Exactly as written, copy the lines that run from the start of the data below to the line containing "equipe de profe", both ends included.

[Transcribed page contents]

· · ·

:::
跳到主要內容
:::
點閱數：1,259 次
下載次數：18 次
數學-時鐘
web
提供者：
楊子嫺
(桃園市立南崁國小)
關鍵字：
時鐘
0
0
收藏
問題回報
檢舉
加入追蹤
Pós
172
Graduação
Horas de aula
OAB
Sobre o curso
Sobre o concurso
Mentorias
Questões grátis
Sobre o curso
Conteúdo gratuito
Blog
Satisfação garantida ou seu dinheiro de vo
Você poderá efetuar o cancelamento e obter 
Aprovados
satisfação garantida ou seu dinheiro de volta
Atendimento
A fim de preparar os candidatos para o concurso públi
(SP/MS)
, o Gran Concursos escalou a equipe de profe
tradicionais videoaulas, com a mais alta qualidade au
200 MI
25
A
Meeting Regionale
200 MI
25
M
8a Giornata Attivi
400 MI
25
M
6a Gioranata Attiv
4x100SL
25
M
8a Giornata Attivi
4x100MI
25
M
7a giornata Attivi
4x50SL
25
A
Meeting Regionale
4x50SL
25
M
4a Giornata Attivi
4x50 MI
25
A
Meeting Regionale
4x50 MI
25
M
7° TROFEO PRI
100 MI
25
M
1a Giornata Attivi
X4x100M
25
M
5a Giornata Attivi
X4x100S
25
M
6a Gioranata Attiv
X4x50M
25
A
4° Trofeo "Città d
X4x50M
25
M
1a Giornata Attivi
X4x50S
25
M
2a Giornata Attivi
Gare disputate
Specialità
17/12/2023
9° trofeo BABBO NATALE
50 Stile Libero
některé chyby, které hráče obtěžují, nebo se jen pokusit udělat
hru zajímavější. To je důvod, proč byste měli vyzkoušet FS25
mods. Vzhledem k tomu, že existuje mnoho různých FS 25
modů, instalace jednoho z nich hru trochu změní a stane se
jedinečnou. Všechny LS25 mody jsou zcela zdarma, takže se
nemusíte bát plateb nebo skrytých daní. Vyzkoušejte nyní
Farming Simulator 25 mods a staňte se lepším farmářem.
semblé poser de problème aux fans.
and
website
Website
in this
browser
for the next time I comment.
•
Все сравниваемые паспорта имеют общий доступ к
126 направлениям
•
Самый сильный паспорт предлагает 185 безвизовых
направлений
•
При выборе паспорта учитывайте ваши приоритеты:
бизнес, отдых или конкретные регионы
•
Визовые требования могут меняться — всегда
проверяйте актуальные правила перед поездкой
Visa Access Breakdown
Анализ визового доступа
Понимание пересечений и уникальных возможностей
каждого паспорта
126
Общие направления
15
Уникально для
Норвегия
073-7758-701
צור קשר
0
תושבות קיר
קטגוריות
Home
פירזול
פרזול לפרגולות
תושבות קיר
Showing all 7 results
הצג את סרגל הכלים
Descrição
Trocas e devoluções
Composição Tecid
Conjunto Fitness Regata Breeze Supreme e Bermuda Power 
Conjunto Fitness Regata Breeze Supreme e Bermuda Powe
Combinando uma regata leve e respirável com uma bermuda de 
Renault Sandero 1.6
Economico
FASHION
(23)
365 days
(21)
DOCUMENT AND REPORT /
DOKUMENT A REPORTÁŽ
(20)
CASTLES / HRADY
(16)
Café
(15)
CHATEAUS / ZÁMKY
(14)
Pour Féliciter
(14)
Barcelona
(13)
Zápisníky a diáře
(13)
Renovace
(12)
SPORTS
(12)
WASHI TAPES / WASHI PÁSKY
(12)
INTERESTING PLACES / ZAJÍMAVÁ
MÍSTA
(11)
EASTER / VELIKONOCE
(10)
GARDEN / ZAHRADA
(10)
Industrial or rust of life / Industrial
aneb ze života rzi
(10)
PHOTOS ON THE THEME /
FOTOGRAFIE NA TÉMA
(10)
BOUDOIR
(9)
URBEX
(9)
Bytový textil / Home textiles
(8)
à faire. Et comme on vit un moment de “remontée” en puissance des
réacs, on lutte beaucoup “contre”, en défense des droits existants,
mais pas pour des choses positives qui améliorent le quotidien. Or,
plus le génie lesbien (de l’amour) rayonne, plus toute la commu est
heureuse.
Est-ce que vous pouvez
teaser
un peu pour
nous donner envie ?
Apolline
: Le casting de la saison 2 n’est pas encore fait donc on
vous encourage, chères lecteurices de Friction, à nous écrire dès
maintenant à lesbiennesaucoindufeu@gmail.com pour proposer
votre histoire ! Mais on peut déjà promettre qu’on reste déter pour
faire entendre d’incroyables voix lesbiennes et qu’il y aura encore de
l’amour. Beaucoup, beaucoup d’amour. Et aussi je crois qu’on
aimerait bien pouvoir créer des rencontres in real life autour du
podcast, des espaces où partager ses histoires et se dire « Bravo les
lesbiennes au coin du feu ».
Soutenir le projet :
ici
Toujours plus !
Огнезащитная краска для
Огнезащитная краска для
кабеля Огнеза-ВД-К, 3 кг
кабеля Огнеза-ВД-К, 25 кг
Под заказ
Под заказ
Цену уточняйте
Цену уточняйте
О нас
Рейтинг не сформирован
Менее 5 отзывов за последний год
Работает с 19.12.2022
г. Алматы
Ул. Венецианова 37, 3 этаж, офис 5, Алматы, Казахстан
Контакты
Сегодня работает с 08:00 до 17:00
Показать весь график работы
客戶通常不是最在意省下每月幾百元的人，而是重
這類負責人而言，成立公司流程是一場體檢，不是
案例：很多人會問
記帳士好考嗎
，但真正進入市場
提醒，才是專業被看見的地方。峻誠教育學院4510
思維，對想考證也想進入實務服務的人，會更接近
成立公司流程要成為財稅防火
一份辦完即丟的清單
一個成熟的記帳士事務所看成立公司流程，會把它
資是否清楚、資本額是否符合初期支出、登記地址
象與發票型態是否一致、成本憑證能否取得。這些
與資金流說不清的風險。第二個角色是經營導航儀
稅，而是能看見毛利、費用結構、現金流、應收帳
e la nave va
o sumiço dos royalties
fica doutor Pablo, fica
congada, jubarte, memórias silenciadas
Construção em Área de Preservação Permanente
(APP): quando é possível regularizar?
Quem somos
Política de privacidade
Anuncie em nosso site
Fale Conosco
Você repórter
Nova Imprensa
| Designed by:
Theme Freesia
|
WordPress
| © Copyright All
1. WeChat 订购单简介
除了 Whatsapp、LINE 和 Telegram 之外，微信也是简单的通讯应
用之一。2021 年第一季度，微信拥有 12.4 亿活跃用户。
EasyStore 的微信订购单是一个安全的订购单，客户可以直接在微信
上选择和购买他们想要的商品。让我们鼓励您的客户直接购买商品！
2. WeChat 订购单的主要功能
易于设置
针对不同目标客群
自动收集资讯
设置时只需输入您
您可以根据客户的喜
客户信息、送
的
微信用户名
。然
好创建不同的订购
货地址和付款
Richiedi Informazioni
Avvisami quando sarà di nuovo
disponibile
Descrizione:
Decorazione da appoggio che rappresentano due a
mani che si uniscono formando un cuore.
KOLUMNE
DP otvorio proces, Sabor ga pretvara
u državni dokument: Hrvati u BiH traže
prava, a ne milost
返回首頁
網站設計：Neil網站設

· · ·

● Written answer
:::
跳到主要內容
:::
點閱數：1,259 次
下載次數：18 次
數學-時鐘
web
提供者：
楊子嫺
(桃園市立南崁國小)
關鍵字：
時鐘
0
0
收藏
問題回報
檢舉
加入追蹤
Pós
172
Graduação
Horas de aula
OAB
Sobre o curso
Sobre o concurso
Mentorias
Questões grátis
Sobre o curso
Conteúdo gratuito
Blog
Satisfação garantida ou seu dinheiro de vo
Você poderá efetuar o cancelamento e obter 
Aprovados
satisfação garantida ou seu dinheiro de volta
Atendimento
A fim de preparar os candidatos para o concurso públi
(SP/MS)
, o Gran Concursos escalou a equipe de profe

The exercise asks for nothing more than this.